It's the 'healthy' part that really gets me. Especially when I'm short on time or just not 'feeling' the meal-planning vibe. I'm diabetic, gluten free, and I'd dearly like to cut out all fillers, unpronounceable ingredients, and Monsanto / GMO foods. That is the goal I am for every week.
I have a basic meal 'outline' I follow when trying to put the meal plans together. It goes like this (still a work in progress):
breakfasts:
oatmeal
smoothies
eggs
lunches:
vegetarian ceviche
leftovers
soup
eggs
chips and salsa / nachos
dinners:
meat + two veggies
meat + veggie + starch
GF pasta or casserole
tacos
vegetarian?
snacks:
cashews
dark chocolate
ice cream cups
yogurt
fruit
chips and salsa
applesauce
apple and pb
clementine
banana
cheese stick
laughing cow and rice crackers
larabar
It's a good layout. Snacks are easy. Breakfast is ok. Oatmeal is easy but I miss cereal... but with my "no fillers, no GMO" plan I haven't found a good cereal that really works. I still buy cereals because my kids eat it and it's not a meal I've really managed to sway them over to the 'health' side yet. (I try to pick relatively healthy ones at least.) Lunch I struggle with mightily - I never want to eat it anyway, and nothing ever sounds good. I don't want to put a lot of work into lunch.
Dinner is... easy in concept, not as easy in theory. The 'meat plus two sides' method is easy but I'd like to start eating less meat. It gets expensive. I'd like to find good vegetarian options that we will all enjoy and that will still be filling.
That's where the plan usually falls apart for me. I'm not sure why. I often end up with a half-assed plan and I go out, buy a lot of stuff on sale, and overbuy on snacks and things (making sure we're stocked each week with practically everything on the list above, when we don't NEED that many snacks each week). A lot of food ends up going to waste that way, and it also leads to overspending. Another goal is to eat on a budget because we really don't HAVE a lot of money to spend on food each month... and with us eating a lot of meat, fresher produce, and gluten-free foods (PLUS the other goals), we don't get to take advantage of most of the SUPER CHEAP foods on sale each week. I take comfort by reminding myself that we are increasing our health and it's worth the extra cost, but when money is tight you still feel the pinch and sometimes that 10 cent ramen (no matter how unhealthy) is awfully tempting.
I think I need a better database of recipes and meal plans that fit our health goals, for one. I went through a lot of recipe testing last summer when I was doing The Blood Sugar Solution. I found some foods to add to my staples list but overall I didn't find a lot of 'winner' recipes - quick, easy, delicious and SATISFYING. It's a lot of work to test new recipes, and it's a lot of work to even make a 'potential recipes' database, and it's very disheartening to be out of your element and not have a lot of 'staple' recipes to fall back on when you just need to throw a quick and easy dinner together.

### Work task 1
In the meal-planning post, which program was being followed last summer during the recipe testing?

### Records supplied

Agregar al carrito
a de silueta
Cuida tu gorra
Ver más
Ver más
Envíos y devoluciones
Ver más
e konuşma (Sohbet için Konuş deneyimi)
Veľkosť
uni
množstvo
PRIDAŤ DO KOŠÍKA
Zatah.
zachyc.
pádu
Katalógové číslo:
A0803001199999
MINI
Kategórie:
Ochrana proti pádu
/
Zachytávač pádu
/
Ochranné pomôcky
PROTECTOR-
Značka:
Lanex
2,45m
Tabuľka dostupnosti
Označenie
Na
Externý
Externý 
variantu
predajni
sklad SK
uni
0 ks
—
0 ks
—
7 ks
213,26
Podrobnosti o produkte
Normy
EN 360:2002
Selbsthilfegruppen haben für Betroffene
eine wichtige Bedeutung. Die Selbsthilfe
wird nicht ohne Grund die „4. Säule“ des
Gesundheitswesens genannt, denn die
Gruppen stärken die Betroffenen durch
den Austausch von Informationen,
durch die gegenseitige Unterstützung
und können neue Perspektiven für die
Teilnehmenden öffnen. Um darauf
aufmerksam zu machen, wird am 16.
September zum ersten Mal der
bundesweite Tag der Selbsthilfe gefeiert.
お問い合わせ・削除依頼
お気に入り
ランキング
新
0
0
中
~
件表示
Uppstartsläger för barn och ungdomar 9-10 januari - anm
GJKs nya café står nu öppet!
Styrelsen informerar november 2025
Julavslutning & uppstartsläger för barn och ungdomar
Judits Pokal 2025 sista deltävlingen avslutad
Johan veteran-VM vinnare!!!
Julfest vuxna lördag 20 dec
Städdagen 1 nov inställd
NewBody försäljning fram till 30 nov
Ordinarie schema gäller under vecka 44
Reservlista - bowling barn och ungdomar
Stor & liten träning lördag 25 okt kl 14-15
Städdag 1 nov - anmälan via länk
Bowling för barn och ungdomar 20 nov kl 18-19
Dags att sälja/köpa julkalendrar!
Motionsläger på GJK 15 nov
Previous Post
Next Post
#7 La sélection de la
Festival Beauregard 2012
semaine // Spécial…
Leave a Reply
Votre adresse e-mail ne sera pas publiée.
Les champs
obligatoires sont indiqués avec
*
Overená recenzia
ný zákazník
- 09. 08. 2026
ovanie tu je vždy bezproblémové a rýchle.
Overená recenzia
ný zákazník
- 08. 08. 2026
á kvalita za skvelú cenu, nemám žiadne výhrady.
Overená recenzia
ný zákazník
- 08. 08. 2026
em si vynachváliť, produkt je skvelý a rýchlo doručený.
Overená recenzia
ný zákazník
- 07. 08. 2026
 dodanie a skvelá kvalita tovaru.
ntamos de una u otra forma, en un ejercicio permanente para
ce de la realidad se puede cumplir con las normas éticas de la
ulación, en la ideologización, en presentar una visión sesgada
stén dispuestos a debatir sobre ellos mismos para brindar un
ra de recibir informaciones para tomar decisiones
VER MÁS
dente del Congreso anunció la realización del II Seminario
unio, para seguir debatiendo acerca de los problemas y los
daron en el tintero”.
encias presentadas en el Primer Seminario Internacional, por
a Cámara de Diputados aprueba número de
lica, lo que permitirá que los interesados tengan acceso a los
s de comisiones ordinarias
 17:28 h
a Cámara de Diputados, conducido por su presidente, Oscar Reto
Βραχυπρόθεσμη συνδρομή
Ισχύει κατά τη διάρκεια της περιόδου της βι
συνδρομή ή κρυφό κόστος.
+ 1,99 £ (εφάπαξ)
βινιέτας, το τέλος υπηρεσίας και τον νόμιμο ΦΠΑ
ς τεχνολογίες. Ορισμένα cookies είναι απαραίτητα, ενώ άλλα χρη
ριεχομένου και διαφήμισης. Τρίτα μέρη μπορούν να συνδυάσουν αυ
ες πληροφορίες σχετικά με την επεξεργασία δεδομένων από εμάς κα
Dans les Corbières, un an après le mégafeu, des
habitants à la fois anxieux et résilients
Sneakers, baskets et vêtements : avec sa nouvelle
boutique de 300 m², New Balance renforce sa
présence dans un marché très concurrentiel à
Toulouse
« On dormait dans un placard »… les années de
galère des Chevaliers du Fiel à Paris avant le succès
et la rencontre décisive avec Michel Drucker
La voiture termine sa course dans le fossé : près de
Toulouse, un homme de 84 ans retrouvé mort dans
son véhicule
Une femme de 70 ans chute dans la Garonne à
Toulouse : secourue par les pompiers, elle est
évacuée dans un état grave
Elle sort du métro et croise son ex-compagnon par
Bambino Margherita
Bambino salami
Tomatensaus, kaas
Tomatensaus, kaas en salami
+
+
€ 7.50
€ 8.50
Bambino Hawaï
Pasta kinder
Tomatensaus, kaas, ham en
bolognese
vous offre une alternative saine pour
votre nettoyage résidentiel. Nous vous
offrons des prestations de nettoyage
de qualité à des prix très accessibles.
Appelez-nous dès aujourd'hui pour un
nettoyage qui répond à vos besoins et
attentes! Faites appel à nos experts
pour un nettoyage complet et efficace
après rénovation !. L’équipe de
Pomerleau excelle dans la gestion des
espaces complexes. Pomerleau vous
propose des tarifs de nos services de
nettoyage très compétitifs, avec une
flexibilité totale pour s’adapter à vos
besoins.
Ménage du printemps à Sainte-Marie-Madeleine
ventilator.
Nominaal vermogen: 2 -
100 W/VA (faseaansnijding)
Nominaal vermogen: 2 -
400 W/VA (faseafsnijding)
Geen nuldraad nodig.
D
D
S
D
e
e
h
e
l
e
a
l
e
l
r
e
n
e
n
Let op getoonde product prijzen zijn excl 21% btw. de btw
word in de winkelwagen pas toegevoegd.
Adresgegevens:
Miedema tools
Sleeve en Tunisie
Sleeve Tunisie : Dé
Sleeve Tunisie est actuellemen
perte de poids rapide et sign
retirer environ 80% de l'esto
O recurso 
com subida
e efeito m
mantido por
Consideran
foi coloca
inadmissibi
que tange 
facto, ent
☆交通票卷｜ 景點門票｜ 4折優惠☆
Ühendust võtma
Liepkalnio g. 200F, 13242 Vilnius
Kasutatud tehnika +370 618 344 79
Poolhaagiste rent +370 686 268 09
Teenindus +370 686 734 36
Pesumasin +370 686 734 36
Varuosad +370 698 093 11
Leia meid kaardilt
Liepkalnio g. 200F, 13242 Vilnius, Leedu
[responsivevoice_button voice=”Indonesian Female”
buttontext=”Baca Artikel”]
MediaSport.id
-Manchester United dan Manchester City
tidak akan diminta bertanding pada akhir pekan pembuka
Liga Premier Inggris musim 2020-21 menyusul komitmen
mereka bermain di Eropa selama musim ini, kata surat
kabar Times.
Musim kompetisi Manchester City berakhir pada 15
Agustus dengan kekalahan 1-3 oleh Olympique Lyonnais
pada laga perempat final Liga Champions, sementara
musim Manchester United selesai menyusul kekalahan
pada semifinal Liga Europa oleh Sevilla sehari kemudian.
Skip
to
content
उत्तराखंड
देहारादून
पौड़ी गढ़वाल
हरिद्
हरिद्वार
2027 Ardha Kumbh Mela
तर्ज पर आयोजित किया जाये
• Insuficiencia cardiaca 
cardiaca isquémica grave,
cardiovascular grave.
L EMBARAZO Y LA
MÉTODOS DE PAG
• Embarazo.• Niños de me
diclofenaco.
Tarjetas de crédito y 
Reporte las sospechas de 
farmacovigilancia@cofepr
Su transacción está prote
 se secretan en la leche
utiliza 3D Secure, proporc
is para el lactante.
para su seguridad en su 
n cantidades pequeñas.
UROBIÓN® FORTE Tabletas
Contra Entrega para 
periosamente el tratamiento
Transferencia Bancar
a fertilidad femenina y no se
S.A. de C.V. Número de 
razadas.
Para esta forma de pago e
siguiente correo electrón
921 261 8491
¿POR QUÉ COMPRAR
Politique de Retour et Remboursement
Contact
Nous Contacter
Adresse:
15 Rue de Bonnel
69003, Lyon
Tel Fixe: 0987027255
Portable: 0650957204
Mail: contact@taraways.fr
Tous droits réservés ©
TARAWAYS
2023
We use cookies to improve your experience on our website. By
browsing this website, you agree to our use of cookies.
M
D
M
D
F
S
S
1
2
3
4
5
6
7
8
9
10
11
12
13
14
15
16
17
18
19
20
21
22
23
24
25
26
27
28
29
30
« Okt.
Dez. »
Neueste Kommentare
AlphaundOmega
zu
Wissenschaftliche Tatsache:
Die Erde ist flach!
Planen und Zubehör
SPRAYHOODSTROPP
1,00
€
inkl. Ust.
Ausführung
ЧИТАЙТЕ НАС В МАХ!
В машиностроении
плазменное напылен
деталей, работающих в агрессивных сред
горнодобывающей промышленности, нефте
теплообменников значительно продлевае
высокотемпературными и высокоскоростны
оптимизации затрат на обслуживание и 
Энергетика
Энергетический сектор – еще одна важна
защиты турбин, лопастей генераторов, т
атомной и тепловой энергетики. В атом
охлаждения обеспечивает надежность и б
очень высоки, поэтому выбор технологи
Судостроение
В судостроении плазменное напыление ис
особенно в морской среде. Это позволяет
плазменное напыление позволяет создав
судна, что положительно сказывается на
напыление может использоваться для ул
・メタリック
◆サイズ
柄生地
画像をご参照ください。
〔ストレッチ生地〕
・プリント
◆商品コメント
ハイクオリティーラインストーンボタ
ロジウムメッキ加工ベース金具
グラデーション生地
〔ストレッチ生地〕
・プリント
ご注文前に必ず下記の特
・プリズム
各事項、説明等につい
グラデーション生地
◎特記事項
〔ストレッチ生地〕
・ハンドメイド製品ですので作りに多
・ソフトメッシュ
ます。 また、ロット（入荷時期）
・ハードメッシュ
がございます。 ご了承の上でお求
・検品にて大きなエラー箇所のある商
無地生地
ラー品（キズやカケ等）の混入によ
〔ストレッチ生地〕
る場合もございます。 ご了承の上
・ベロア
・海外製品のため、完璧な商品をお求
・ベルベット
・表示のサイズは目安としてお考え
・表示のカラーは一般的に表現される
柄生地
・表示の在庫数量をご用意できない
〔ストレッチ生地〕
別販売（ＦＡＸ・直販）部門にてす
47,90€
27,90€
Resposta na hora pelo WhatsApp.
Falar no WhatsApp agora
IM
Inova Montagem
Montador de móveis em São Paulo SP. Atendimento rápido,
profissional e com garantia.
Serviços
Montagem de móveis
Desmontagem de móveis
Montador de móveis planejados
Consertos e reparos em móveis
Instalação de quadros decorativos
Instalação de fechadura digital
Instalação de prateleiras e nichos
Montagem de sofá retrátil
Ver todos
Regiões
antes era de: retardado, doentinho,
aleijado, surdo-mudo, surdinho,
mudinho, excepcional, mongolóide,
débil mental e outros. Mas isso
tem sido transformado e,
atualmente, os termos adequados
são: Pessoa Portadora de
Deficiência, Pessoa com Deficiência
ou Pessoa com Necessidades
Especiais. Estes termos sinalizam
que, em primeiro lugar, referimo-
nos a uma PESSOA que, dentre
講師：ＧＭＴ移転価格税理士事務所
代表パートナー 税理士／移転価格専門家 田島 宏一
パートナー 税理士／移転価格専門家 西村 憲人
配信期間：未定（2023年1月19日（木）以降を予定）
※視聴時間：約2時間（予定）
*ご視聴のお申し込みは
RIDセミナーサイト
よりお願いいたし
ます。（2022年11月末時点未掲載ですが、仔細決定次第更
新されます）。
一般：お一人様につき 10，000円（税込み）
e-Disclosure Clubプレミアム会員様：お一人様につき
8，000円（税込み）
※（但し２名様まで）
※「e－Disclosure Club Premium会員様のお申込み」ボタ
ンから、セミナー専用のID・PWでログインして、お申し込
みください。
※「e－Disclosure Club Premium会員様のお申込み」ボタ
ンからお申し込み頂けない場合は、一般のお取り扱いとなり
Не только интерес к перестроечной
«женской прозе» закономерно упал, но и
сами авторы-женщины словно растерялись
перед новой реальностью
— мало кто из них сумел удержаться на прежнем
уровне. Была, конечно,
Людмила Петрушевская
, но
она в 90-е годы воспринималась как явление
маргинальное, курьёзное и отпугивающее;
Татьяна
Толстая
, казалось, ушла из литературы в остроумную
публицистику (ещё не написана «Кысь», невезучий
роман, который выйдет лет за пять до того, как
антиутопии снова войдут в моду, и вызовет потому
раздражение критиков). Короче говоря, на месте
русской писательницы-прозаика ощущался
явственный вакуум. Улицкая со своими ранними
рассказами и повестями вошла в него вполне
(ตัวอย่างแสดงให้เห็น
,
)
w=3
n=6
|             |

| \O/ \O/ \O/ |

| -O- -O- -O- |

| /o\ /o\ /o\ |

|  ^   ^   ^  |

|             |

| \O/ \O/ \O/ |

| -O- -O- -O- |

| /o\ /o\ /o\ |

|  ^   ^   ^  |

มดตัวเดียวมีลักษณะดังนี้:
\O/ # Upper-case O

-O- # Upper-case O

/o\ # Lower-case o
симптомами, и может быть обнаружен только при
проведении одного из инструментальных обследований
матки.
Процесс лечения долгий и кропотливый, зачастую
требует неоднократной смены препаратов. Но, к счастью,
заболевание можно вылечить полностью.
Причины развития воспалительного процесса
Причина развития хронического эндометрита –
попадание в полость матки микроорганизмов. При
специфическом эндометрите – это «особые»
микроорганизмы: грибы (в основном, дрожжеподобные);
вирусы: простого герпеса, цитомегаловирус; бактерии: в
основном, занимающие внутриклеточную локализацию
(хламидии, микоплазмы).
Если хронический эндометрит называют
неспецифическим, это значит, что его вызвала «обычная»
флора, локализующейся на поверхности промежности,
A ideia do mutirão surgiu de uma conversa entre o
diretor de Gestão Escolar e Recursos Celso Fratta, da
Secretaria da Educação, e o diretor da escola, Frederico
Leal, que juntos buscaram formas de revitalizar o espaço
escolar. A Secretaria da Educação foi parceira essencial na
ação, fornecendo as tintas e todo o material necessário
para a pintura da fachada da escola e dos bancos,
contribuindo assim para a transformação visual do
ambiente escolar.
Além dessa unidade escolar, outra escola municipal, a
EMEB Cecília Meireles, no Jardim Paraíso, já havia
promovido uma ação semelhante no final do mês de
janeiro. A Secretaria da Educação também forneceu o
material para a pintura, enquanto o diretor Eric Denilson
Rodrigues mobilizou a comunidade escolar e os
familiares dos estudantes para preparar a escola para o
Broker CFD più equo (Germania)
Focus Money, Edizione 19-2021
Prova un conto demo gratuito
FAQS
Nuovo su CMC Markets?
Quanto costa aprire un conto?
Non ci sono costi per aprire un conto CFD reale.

### Work task 2
Lay out the entries from their first line through the line holding "Uppstartsläger för barn och ungdomar 9-10", inclusive, as a Markdown table with the columns Row and Line. Number each row and leave out blank lines.

### Written solution 1
The Blood Sugar Solution.

### Written solution 2
| Row | Line |
|---|---|
| 1 | Agregar al carrito |
| 2 | a de silueta |
| 3 | Cuida tu gorra |
| 4 | Ver más |
| 5 | Ver más |
| 6 | Envíos y devoluciones |
| 7 | Ver más |
| 8 | e konuşma (Sohbet için Konuş deneyimi) |
| 9 | Veľkosť |
| 10 | uni |
| 11 | množstvo |
| 12 | PRIDAŤ DO KOŠÍKA |
| 13 | Zatah. |
| 14 | zachyc. |
| 15 | pádu |
| 16 | Katalógové číslo: |
| 17 | A0803001199999 |
| 18 | MINI |
| 19 | Kategórie: |
| 20 | Ochrana proti pádu |
| 21 | / |
| 22 | Zachytávač pádu |
| 23 | / |
| 24 | Ochranné pomôcky |
| 25 | PROTECTOR- |
| 26 | Značka: |
| 27 | Lanex |
| 28 | 2,45m |
| 29 | Tabuľka dostupnosti |
| 30 | Označenie |
| 31 | Na |
| 32 | Externý |
| 33 | Externý  |
| 34 | variantu |
| 35 | predajni |
| 36 | sklad SK |
| 37 | uni |
| 38 | 0 ks |
| 39 | — |
| 40 | 0 ks |
| 41 | — |
| 42 | 7 ks |
| 43 | 213,26 |
| 44 | Podrobnosti o produkte |
| 45 | Normy |
| 46 | EN 360:2002 |
| 47 | Selbsthilfegruppen haben für Betroffene |
| 48 | eine wichtige Bedeutung. Die Selbsthilfe |
| 49 | wird nicht ohne Grund die „4. Säule“ des |
| 50 | Gesundheitswesens genannt, denn die |
| 51 | Gruppen stärken die Betroffenen durch |
| 52 | den Austausch von Informationen, |
| 53 | durch die gegenseitige Unterstützung |
| 54 | und können neue Perspektiven für die |
| 55 | Teilnehmenden öffnen. Um darauf |
| 56 | aufmerksam zu machen, wird am 16. |
| 57 | September zum ersten Mal der |
| 58 | bundesweite Tag der Selbsthilfe gefeiert. |
| 59 | お問い合わせ・削除依頼 |
| 60 | お気に入り |
| 61 | ランキング |
| 62 | 新 |
| 63 | 0 |
| 64 | 0 |
| 65 | 中 |
| 66 | ~ |
| 67 | 件表示 |
| 68 | Uppstartsläger för barn och ungdomar 9-10 januari - anm |